The GOP’s latest health care measure could pass before we know how many people it would affect
Senate Republicans are quickly trying to jam through their latest attempt at repealing and replacing the Affordable Care Act. And on Monday, the Congressional Budget Office may have just made it a lot easier for them.
For the past two months, Sens. Lindsey Graham (R-S.C.) and Bill Cassidy (R-La.) have been quietly pushing a Senate bill they think can gain more votes than previous failed attempts.
Because of Senate budgeting rules, any attempt to pass a repeal bill via the special reconciliation process must first be scored by the CBO.
The CBO published a statement on its website Monday that said it aims to “provide a preliminary assessment of the Graham-Cassidy bill by early next week.”

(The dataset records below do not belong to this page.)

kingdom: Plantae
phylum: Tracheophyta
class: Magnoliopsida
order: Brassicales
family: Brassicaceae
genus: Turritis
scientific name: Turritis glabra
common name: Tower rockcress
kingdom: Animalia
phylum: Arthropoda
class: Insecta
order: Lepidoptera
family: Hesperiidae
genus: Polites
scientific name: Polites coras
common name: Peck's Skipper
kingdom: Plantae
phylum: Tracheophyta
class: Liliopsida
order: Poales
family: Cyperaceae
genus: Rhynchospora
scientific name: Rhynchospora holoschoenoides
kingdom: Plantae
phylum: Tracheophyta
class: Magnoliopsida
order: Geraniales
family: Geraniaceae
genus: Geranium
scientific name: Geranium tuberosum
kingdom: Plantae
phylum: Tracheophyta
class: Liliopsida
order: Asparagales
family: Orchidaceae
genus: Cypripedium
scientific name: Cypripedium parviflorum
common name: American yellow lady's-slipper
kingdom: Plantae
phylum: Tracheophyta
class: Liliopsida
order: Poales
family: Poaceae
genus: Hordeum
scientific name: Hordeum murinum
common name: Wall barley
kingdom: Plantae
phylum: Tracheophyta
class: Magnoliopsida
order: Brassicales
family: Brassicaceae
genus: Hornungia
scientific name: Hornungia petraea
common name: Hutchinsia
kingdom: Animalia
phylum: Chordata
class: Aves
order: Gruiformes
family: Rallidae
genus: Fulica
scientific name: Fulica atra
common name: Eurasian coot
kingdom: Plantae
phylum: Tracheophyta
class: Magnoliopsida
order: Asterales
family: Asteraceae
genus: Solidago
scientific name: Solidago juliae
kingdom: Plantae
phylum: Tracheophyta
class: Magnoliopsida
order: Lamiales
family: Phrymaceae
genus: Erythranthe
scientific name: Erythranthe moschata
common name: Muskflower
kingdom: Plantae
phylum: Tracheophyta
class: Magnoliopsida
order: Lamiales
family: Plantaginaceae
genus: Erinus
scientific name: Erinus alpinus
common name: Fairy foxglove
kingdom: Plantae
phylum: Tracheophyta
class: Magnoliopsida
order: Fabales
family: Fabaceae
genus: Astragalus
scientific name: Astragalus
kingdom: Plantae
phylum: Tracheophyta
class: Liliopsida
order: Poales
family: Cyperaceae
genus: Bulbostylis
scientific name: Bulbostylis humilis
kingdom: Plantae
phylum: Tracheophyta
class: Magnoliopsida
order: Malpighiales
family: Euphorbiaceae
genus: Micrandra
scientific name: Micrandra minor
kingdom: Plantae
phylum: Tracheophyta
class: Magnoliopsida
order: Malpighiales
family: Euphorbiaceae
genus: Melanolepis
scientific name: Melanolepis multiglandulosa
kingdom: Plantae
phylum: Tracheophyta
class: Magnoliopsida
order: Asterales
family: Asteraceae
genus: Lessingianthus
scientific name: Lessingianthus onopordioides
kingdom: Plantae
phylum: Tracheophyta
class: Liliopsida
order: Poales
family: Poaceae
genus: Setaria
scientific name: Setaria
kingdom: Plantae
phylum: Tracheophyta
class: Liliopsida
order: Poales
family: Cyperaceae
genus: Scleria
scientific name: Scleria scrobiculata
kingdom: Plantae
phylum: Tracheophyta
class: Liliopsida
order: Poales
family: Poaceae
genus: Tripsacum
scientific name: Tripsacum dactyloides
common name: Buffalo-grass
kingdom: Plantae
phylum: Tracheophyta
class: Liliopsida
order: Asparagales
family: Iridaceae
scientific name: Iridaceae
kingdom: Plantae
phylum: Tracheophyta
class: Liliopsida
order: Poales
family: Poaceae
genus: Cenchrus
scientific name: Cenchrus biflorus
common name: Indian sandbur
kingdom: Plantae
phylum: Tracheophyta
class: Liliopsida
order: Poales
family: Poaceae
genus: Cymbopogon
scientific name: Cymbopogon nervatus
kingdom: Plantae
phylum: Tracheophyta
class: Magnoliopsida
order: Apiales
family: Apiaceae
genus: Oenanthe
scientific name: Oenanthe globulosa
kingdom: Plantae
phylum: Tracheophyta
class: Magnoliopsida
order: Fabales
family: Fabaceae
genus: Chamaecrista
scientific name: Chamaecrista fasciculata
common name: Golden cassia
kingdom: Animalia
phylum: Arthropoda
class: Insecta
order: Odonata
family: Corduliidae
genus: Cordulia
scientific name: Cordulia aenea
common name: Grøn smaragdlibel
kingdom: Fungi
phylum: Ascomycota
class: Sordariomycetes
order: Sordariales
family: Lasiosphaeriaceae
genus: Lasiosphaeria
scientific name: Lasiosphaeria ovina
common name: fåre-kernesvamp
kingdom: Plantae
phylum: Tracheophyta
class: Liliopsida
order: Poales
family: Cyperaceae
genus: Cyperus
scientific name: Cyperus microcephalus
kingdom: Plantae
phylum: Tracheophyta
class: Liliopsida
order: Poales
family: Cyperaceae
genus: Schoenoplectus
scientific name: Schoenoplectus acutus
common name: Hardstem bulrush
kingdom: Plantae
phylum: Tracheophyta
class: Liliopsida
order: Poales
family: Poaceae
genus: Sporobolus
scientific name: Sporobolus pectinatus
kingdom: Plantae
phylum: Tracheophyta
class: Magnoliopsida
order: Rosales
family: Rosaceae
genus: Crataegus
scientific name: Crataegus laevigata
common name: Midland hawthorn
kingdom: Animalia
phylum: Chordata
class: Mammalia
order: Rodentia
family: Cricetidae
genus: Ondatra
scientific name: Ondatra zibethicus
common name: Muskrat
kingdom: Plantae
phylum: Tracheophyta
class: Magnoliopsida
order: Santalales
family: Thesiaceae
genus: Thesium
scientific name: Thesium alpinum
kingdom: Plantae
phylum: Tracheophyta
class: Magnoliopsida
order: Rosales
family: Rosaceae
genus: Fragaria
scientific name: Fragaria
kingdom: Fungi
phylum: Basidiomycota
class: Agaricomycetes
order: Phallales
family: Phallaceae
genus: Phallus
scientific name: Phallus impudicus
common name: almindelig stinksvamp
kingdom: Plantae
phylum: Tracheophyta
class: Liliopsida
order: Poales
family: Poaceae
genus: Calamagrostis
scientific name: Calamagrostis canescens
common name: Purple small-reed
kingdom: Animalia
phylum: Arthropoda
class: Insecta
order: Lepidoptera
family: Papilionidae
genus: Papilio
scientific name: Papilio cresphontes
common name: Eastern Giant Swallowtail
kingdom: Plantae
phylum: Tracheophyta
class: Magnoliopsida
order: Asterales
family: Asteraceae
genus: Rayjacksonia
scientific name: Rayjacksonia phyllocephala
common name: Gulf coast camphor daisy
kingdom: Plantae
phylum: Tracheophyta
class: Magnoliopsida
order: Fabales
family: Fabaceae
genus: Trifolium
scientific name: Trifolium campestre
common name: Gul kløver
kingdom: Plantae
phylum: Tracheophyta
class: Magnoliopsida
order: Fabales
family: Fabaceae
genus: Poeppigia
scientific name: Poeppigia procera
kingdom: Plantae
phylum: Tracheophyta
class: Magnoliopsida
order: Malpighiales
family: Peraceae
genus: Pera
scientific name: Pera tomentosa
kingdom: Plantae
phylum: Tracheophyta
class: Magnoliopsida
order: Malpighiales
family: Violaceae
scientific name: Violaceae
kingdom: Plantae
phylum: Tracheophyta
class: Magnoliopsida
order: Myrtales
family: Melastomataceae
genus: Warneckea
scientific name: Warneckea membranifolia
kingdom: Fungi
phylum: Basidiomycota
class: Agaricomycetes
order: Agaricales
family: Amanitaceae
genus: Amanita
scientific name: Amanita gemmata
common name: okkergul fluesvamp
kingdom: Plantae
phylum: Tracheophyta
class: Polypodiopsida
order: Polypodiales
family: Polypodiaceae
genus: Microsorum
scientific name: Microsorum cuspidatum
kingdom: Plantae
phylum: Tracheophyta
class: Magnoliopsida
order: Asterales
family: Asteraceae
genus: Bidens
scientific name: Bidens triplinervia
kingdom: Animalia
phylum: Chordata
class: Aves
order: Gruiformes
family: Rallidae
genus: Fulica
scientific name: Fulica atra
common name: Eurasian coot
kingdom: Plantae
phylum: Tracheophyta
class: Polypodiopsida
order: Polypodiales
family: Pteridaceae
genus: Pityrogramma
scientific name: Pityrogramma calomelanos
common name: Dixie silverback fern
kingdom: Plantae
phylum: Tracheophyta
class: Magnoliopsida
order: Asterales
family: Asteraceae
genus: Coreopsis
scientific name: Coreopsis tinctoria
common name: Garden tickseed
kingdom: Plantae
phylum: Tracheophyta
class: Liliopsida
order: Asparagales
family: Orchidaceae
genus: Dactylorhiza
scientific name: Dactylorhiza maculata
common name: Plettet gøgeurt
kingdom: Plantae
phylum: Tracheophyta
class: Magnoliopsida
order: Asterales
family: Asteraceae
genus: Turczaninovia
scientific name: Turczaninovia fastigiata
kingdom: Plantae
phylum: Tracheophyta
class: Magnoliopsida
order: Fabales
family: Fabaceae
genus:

According to the CBO, the assessment from the nonpartisan federal agency will include some of the bill’s budgetary consequences but will not contain “estimates of the effects on the deficit, health insurance coverage or premiums for at least several weeks.”
That means the Senate could use the CBO’s early evaluation to vote on the bill as early as next week, even though the legislation’s full impact on health care coverage will have yet to be thoroughly examined.
Previous ACA replacement bills were met with considerable resistance after the CBO found they would result in anywhere from 22 million to 24 million people losing their health insurance coverage.
If Republicans are able to send this latest bill to the floor without such a damning assessment looming over their heads, it may allow the party to engender the support of its more wary members.
The Senate’s last attempt to replace the ACA was killed by just one vote when Sen. John McCain (R-Ariz.) made the surprise decision keep the vote from advancing.
On Monday, Arizona’s Republican Gov. Doug Ducey came out in favor of the new Graham-Cassidy bill, suggesting his fellow Arizonan and political ally McCain might do the same.
McCain has reportedly suggested that Ducey’s support puts him closer to a “yes” vote, but said he would prefer a bipartisan bill with “weeks of hearings,” according to a Twitter post from NBC News political reporter Benjy Sarlin.
Hearings on the bill are already scheduled for as early as Monday, meaning the bill could make its way through the committee process long before the CBO gets a chance to tell the country how many people will actually be affected by it.